When I walked in today, Lawrence, a guy who hardly speaks to me save a greeting here and there by the water cooler was surprised I came to work. He asked me what happened. I told him I didn’t need the day off. He laughed and asked me what I was trying to prove. I told him ‘my dedication’. I have actually not missed a day of work his year. Not even when I was sick. I’ve decided to take leave only when absolutely necessary. Two other people have since expressed their surprise at seeing me here today. Both of them absolute randoms that have never spoken to me before. Wow. It musta been a real surprise for them to finally speak to me. There was a bulky white guy in the lift, then a lady at the smoking area.
I must say, Sanlam is a whole lot more ‘whiter’ today. Yes, that’s possible. I guess most black people godukad (went home) since its almost Easter. Xhosas are a whole lot more prone to going to the Eastern Cape during these times. I once sat next to this top model chick who lives and works in London on a flight to Cape Town. She said her parents can take her missing any other holidays, NEVER Easter. She had to get home so they could all drive up to the Eastern Cape. So that’s what it looks like here today.
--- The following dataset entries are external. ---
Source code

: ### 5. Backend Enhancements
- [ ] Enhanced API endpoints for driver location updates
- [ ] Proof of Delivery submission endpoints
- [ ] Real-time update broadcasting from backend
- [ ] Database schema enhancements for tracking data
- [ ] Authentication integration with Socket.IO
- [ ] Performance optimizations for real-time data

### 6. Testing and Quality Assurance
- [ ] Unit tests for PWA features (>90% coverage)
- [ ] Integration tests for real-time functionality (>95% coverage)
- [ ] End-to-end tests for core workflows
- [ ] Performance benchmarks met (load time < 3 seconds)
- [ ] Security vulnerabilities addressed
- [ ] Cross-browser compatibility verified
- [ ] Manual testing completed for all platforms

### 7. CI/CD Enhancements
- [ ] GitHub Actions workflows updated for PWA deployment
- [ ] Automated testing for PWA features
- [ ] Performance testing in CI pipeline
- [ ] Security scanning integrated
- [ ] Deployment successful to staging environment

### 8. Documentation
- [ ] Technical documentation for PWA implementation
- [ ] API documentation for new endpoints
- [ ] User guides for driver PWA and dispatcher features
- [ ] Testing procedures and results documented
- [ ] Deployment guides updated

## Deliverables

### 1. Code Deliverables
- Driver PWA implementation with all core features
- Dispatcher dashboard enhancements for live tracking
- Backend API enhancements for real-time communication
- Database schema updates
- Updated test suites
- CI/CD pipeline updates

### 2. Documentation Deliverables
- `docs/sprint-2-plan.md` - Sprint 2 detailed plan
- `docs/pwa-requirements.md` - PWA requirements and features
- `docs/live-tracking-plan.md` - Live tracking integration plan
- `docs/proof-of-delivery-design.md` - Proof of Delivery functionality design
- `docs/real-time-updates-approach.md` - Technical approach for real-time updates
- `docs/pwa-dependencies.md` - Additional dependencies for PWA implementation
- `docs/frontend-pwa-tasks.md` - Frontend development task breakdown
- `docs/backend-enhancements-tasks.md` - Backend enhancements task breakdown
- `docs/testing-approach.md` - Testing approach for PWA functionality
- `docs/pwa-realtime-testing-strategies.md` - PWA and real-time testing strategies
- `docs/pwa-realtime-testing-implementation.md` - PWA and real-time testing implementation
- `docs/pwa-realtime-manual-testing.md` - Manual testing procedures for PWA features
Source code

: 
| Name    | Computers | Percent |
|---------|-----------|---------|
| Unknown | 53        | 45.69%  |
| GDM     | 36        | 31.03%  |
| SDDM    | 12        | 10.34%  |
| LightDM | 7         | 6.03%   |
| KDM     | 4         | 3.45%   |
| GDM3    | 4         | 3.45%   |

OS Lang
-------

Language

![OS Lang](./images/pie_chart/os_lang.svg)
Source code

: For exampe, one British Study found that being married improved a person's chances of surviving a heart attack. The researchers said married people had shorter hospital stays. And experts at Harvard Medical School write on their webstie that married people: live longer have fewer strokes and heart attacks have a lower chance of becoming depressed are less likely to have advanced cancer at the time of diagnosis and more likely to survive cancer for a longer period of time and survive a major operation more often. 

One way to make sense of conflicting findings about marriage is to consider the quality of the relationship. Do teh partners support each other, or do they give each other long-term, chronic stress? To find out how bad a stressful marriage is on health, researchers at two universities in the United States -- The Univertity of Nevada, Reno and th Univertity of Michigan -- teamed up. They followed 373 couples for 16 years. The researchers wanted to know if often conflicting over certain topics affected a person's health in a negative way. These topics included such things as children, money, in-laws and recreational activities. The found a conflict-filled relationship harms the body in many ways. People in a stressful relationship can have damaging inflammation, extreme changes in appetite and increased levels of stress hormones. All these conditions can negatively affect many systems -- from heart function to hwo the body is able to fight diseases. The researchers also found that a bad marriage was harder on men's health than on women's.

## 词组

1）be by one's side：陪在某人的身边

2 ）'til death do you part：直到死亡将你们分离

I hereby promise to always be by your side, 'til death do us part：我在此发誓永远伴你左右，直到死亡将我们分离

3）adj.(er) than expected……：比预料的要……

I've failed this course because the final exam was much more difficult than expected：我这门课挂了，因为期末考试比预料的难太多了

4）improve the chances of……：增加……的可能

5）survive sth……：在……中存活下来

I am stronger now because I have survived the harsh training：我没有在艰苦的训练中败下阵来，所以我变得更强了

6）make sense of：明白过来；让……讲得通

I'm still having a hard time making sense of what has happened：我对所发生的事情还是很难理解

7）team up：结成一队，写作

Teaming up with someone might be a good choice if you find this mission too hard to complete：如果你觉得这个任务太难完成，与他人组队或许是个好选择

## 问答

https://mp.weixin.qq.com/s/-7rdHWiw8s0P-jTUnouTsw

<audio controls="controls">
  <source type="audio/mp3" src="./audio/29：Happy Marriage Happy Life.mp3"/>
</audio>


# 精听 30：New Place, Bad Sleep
Well…there is the other fact that majority of the black people within Sanlam are young and young people love long weekends. Well, vha do lata u crama mukegulu nga nwenda. That’s a Venda saying meaning ‘you must not cram(associate) an old woman with a nwenda.’ Nwenda once again is our traditional clothes. One day the old woman will wear leggings jong. Ok…that doesn’t sound suprising to some of ya’ll but…if my grandma was in leggings I’d also not recognise her. I’m babbling.

I’m at work on a Friday after a public holiday, whoop whooooop!!!